Excerpt to read:
************

[mvapich-discuss] problem with MVAPICH+Slurm

Manuel Rodríguez Pascual manuel.rodriguez.pascual at gmail.com
Tue Dec 13 05:26:52 EST 2016


yes, it does work now :)

Thanks very much for your help, Sourav



2016-12-12 22:22 GMT+01:00 Sourav Chakraborty <
chakraborty.52 at buckeyemail.osu.edu>:

> Hi Manuel,
>
> Thanks for reporting the issue. We are investigating it.
>
> Can you please try setting "export MV2_ON_DEMAND_THRESHOLD=1" and see if
> it solves the issue?
>
> Thanks,
> Sourav
>
>
> On Mon, Dec 12, 2016 at 10:59 AM, Manuel Rodríguez Pascual <
> manuel.rodriguez.pascual at gmail.com> wrote:
>
>> Hi all,
>>
>> I am trying to configure mvapich and Slurm to work together. I keep
>> however having some problems. I feel that it must be something pretty
>> obvious, but I just cannot find the issue. My final objective is that
>> mvapich employes Slurm resource manager.
>>
>> I am using mvapich2-2.2 and slurm 15.08.12 (although the same problem
>> arises with newer versions)
>>
>> As a first test, compiling with:
>>
>> ./configure --prefix=/home/localsoft/mvapich2
>> --with-pm=mpirun:hydra--disable-mcast
>>
>> This works OK, but uses hydra (that I don't want to)

************

Exercise requirements:
a - Summarize the MVAPICH and Slurm thread in two sentences.
b - Carry the MVAPICH and Slurm thread forward from its final line.

(Stored data)

************

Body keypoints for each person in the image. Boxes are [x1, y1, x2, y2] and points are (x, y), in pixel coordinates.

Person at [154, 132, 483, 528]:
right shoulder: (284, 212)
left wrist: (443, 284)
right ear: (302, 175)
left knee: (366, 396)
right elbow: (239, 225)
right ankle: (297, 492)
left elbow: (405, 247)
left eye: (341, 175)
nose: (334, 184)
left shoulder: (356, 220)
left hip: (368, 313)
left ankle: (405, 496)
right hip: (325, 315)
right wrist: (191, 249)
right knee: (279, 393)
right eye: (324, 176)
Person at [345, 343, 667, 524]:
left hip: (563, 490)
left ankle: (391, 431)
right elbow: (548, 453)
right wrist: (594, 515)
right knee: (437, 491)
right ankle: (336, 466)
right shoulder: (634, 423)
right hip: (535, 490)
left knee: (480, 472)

************

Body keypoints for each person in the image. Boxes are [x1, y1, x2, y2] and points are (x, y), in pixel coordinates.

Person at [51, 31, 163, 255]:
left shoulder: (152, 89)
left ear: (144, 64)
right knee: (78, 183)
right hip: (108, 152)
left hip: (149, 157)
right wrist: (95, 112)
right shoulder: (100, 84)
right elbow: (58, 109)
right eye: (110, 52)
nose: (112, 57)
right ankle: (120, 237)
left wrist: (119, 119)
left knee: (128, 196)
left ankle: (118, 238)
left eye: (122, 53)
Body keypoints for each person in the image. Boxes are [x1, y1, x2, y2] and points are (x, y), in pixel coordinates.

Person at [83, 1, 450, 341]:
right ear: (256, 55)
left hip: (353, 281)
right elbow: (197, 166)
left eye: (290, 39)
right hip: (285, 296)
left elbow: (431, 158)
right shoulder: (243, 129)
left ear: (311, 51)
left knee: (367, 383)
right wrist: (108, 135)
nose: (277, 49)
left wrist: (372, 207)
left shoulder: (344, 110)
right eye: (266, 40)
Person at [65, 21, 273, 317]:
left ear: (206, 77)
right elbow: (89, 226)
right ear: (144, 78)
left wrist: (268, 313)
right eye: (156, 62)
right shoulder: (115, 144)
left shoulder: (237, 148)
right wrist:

************

Responses to the exercise:
a - A user trying to make mvapich2-2.2 work with Slurm 15.08.12 reported that a build configured with hydra worked but relied on hydra, which he did not want, since his goal was for mvapich to use the Slurm resource manager. Sourav Chakraborty suggested setting "export MV2_ON_DEMAND_THRESHOLD=1", and the user replied that it now works.

b -
>>
>> However, when compiling following mvapich manual it does not work as
>> expected
>>
>> ./configure --prefix=/home/localsoft/mvapich2 --disable-mcast
>> --with-slurm=/home/localsoft/slurm --with-pmi=slurm --with-pm=none
>> -enable-fortran=all --enable-cxx --enable-timing=none --enable-debuginfo
>> --enable-mpit-pvars=all --enable-check-compiler-flags
>> --enable-threads=multiple --enable-weak-symbols  --enable-fast-install
>> --enable-g=dbg --enable-error-messages=all --enable-error-checking=all
>>
>> mpicc  helloWorldMPI.c -o helloWorldMPI -L/home/localsoft/slurm/lib
>>
>> This works fine when I am running jobs on a single node. ie:
>> -bash-4.2$ srun -n 2 --tasks-per-node=2 helloWorldMPISrun.sh
>> Process 0 of 2 is on acme11.ciemat.es
>> Process 1 of 2 is on acme11.ciemat.es
>> Hello world from process 0 of 2
>> Hello world from process 1 of 2
>>
>>
>> But when I try to run it on two nodes, it crashes. I have included
>> "export MV2_DEBUG_SHOW_BACKTRACE=1" in my script for debbuging info
>>
>>
>> -bash-4.2$ srun -n 2 --tasks-per-node=1 helloWorldMPISrun.sh
>> [acme12.ciemat.es:mpi_rank_1][error_sighandler] Caught error:
>> Segmentation fault (signal 11)
>> [acme11.ciemat.es:mpi_rank_0][error_sighandler] Caught error:
>> Segmentation fault (signal 11)
>> [acme11.ciemat.es:mpi_rank_0][print_backtrace]   0:
>> /home/localsoft/mvapich2/lib/libmpi.so.12(print_backtrace+0x1c)
>> [0x7fbff14d529c]
>> [acme11.ciemat.es:mpi_rank_0][print_backtrace]   1:
>> /home/localsoft/mvapich2/lib/libmpi.so.12(error_sighandler+0x59)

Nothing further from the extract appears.